Public Release: 

Compact wool measurement tool may find home on the range

Texas A&M AgriLife Communications

SAN ANGELO - Can a field-friendly, reasonably priced fiber measurement tool compare favorably with the high-dollar commercial unit that's set the industry standard for wool fineness measurement since 2000?

A team of Texas A&M AgriLife Research scientists at San Angelo is evaluating the new FibreLux and comparing its results with that of the OFDA2000, which has been used for several years and has the confidence of the industry for accuracy in measuring greasy or raw wool for average fiber diameter.

The FibreLux is a small portable, commercially available unit developed in South Africa. But while the FiberLux sells for around $2,000, the much larger OFDA2000 runs closer to $75,000, said Dr. Ronald Pope, AgriLife Research scientist and head of the Bill Sims Wool and Mohair Research Lab at San Angelo.

"Both were developed as field units to give wool producers an easy accurate way to determine average fiber diameter of raw wool staples," Pope said. "But the OFDA2000 can be sensitive to transport since it has several moving parts that must stay in alignment to operate. And the OFDA2000 measures and calculates more attributes than average fiber diameter, whereas the FibreLux computes only average fiber diameter.

But average fiber diameter is the only measurement important to most producers, Pope said, because diameter fineness of individual wool fibers largely determines the value of the fiber; the finer the fleece, the better the wool and the better the wool, the higher its price.

Prior to the development of the OFDA2000, Pope said growers wanting to select breeding animals based on average fiber diameter had to send samples to a commercial testing lab for analysis. With the advent of the OFDA2000, growers could select animals almost immediately at the farm or ranch.

"Right now, we're looking at the FibreLux and comparing it to other instruments we have available," Pope said. "We're also just learning how to operate the FiberLux to see how practical it is for growers to use."

Pope and Monica Ebert, AgriLife Research student technician in the wool lab, have been working for two months to determine if the FibreLux, which is roughly the size of a loaf of bread, is user-friendly and accurate enough for producers wanting to select finer-fleeced animals for breeding stock, culling coarser-fibered animals or for fleece separation work done for packaging and marketing.

Dr. John Walker, resident director of research at the Texas A&M AgriLife Research and Extension Center at San Angelo, presented their current findings Jan. 30 at the American Sheep Industry Association convention at Reno, Nevada.

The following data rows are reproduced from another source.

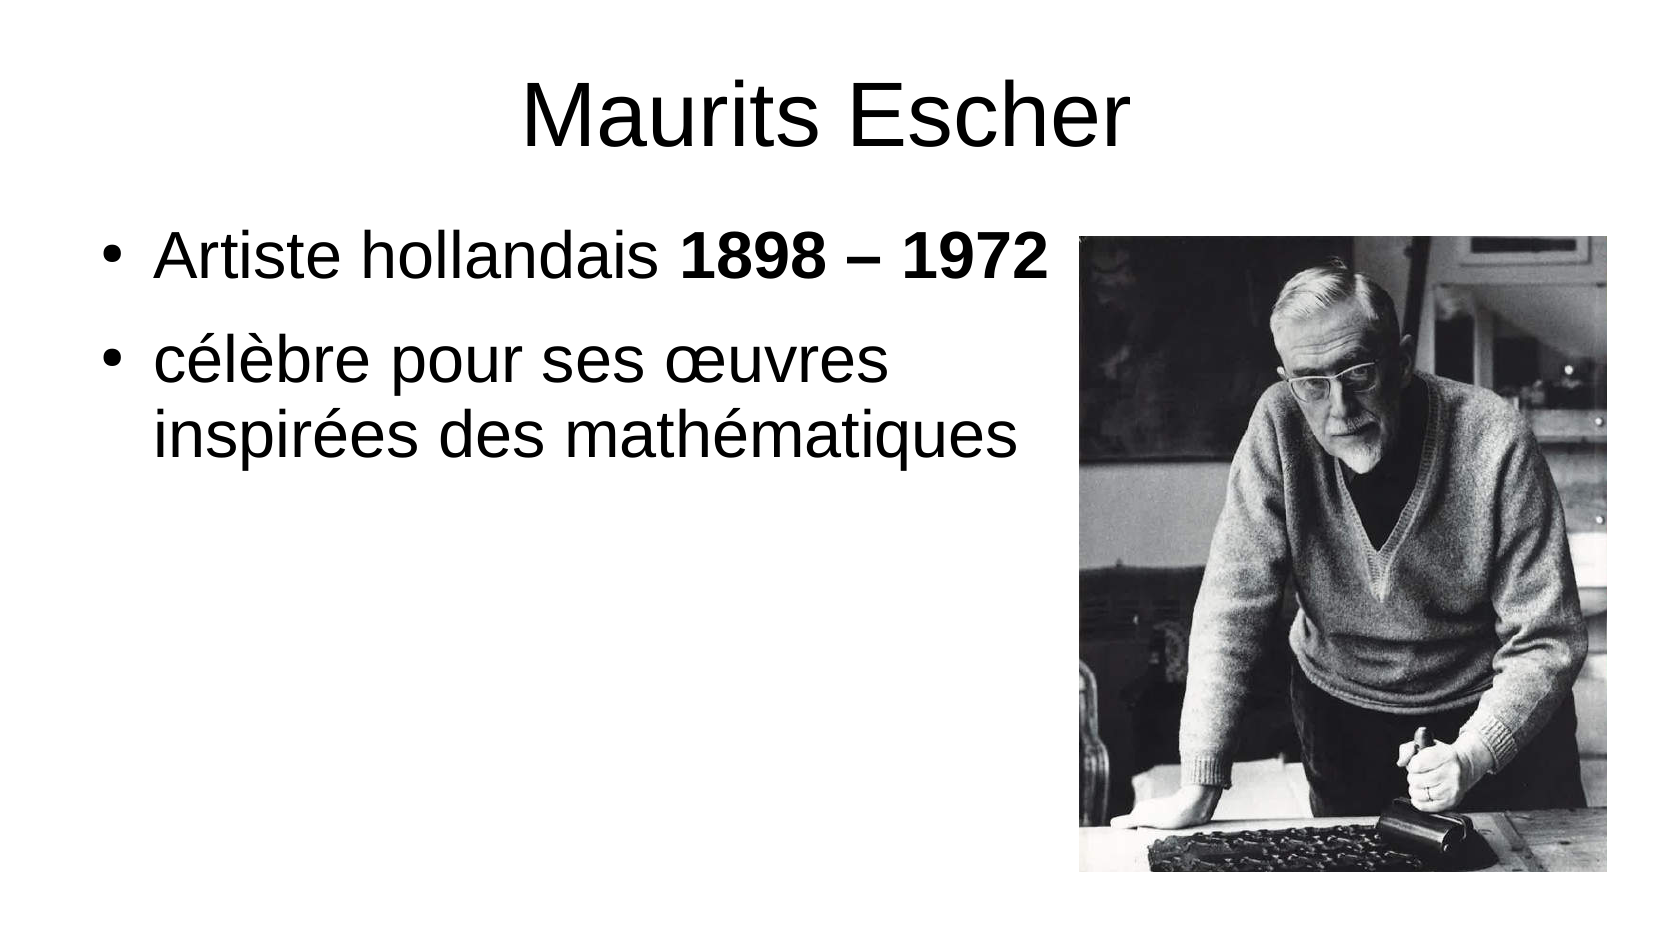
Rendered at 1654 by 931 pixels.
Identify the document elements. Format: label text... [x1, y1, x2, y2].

list Artiste hollandais 1898 – 1972 célèbre pour ses œuvres inspirées des mathématiques [82, 217, 1571, 758]
title Maurits Escher [82, 37, 1571, 193]
picture [1079, 236, 1607, 873]
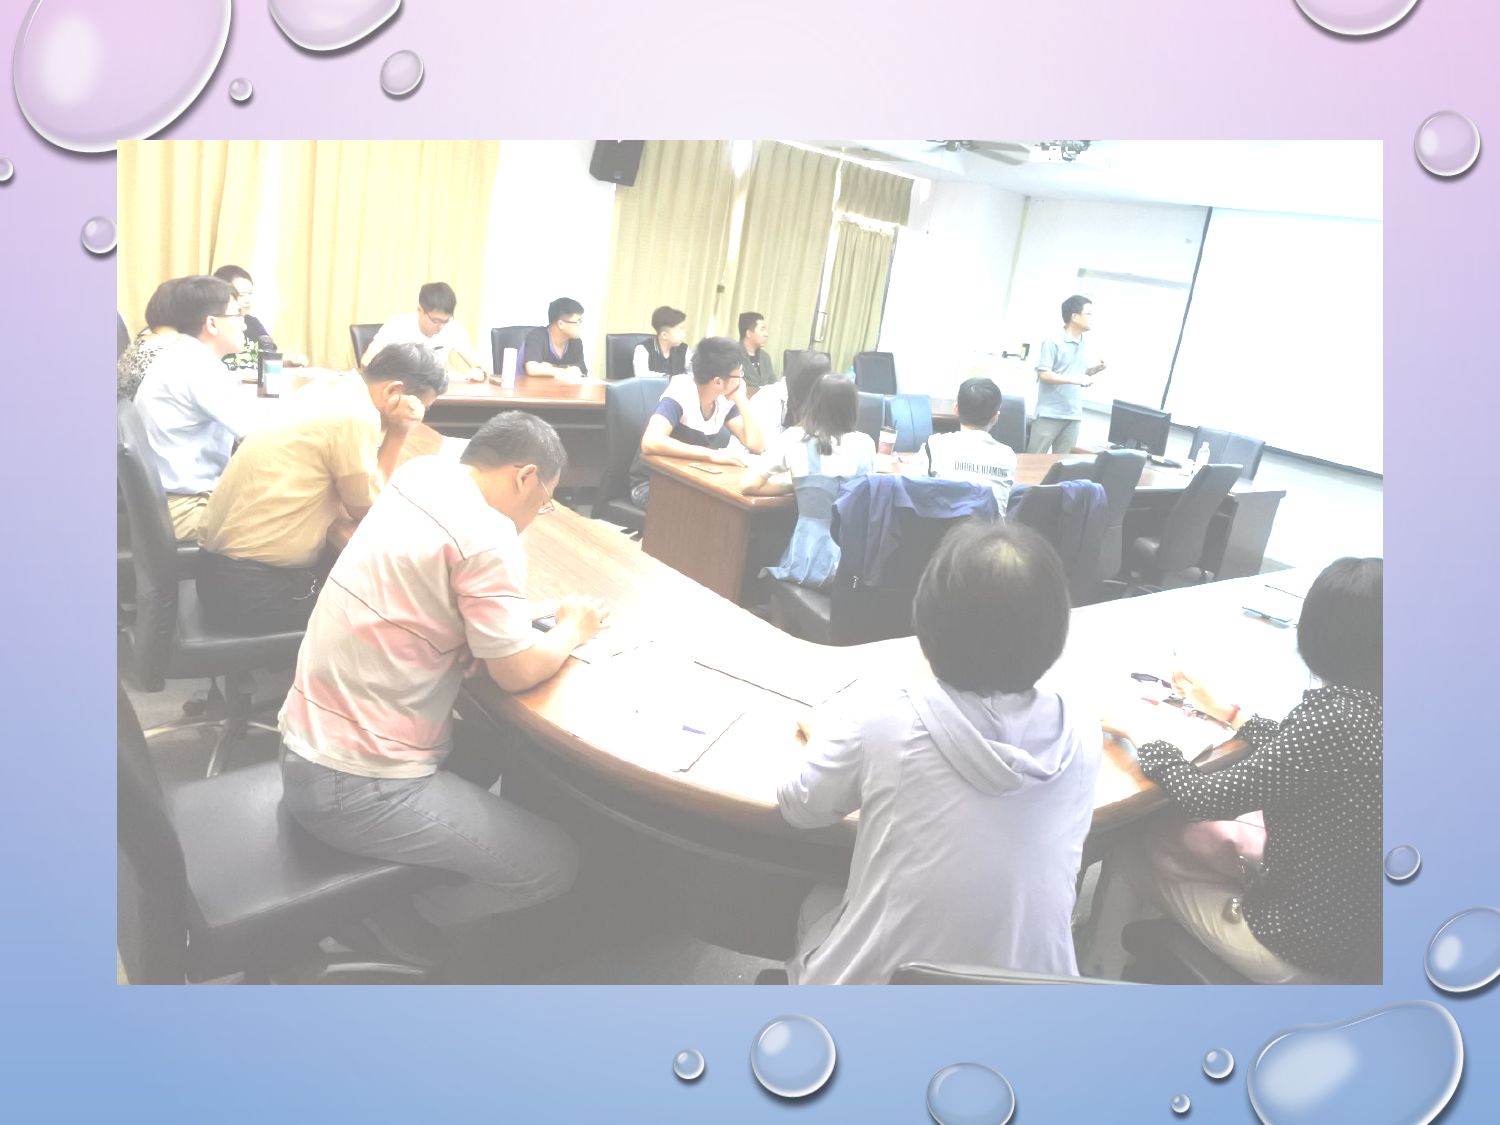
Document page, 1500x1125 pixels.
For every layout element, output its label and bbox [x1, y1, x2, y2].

picture [117, 140, 1383, 985]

Walker said the audience for his talk entitled "Evaluation of FibreLux Micron Meter," included major wool buyers and processors.

"There is no question the much larger OFDA 2000 provides more data, whereas we are trying to determine if the FibreLux might be enough for producers to use on the ranch for the purposes mentioned," Pope said.

Pope said it is recommended that side samples be used in both machines as those are the most representative of the animal's entire fleece. From this, a sample about the diameter of a pencil is taken, combed with a common hair comb to align and spread the fibers about an inch to cover the window on the small plastic fiber holder. Once clamped down, the excess fibers are trimmed and the holder is placed in the instrument "toaster-style" and the "enter" button pushed. Results take about 20 seconds per sample, which is roughly the same length of time needed to process a sample in the OFDA2000.

Pope said preliminary studies indicate an 87 percent accuracy rating between the two instruments, which he feels should be close enough for most producers' selection and marketing needs.